◆ TASK REQUIREMENTS ◆
Report every line of the records that contains the word "camera".
--- START ---
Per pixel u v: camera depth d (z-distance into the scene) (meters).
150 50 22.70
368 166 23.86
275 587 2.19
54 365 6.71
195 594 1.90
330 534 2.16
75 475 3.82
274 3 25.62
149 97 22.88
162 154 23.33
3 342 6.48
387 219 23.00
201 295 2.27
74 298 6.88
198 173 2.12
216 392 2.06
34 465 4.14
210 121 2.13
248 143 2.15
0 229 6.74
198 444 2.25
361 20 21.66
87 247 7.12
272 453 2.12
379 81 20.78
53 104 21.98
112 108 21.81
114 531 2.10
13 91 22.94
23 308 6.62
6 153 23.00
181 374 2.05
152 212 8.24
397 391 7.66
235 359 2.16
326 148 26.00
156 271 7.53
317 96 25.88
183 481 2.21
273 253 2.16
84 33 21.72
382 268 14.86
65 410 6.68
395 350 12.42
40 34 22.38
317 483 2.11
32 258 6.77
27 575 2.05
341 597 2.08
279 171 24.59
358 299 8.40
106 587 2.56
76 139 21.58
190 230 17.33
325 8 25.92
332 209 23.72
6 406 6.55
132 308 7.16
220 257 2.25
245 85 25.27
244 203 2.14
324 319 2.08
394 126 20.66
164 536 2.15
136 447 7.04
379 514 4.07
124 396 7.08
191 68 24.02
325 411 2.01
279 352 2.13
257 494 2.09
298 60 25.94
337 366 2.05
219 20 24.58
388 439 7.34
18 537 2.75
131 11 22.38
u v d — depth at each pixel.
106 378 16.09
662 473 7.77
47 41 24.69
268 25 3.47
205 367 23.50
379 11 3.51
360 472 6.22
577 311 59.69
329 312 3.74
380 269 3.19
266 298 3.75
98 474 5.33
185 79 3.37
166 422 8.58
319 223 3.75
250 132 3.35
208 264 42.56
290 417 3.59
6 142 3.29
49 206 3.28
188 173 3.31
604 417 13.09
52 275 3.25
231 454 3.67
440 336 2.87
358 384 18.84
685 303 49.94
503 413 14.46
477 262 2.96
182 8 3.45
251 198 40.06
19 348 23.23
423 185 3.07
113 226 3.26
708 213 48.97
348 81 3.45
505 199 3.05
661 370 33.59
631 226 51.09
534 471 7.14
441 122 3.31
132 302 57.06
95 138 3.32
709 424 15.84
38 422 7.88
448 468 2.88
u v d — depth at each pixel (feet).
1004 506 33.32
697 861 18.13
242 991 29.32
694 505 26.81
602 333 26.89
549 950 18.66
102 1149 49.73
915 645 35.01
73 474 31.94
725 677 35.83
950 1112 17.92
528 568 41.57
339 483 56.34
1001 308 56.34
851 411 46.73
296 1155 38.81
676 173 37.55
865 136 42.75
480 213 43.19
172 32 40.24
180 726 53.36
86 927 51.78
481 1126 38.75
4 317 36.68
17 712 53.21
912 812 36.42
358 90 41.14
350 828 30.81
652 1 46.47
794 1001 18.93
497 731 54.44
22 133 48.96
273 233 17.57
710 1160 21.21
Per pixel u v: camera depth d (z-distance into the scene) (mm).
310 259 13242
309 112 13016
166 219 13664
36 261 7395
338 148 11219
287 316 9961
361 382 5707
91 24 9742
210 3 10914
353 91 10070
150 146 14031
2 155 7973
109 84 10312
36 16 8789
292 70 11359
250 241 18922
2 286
--- END ---
◆ ANSWER TO THIS TASK ◆
Per pixel u v: camera depth d (z-distance into the scene) (meters).
Per pixel u v: camera depth d (z-distance into the scene) (mm).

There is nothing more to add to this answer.